The last point involves Chicago’s experimental approach to taking actions based on their data. Although technology aims to better predict the future and remove some of the subjectivity out of business decisions, the suggestions it yields are ultimately still predictions. Tom and his team launched a small trial run of their food inspection model to test assumptions and outcomes before investing more money on a roll out to the entire city.Experimenting and quickly trying new ideas is imperative to the success of innovation-focused endeavors.

So what can you do to make sure that your organization is taking the right steps towards effectively using AI and data? Set a target for what you want to do. Interested in using augmented reality to help train your workforce? Collect a catalog of images to train a computer-vision algorithm to tell the computer what it’s looking at.
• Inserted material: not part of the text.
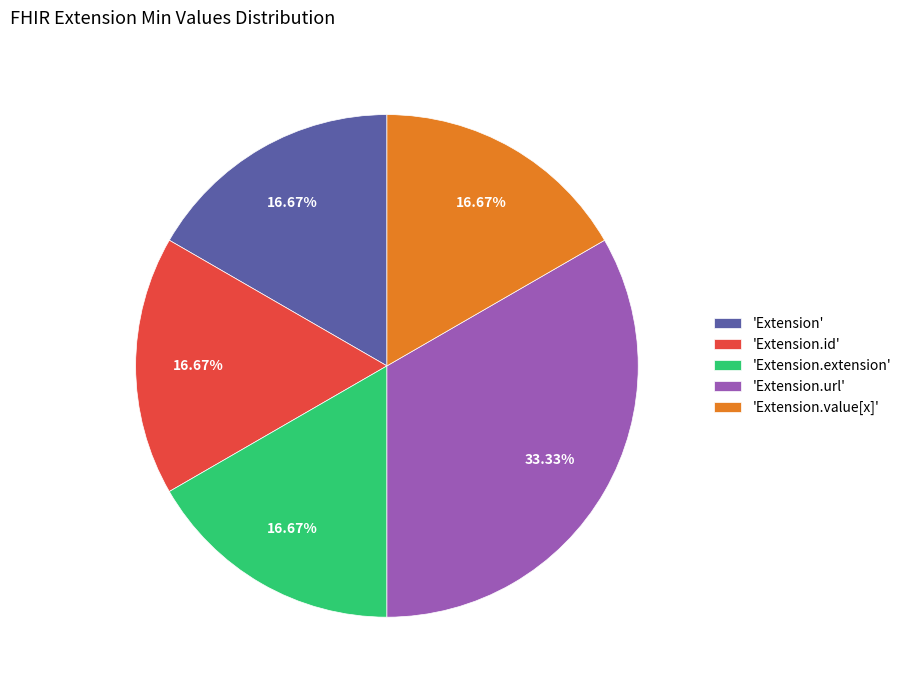

Does any single category account for the majority?

No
Want to better understand how staffing effects your organization? Get that data centralized in a common system and out of spreadsheets, then start storing it for long-term analysis.

As mentioned before, artificial intelligence will not spring up in your company overnight. By focusing on ways to use augmented intelligence to help your workforce now, you take the initial steps towards shifting artificial intelligence from jargon to a core part of your business.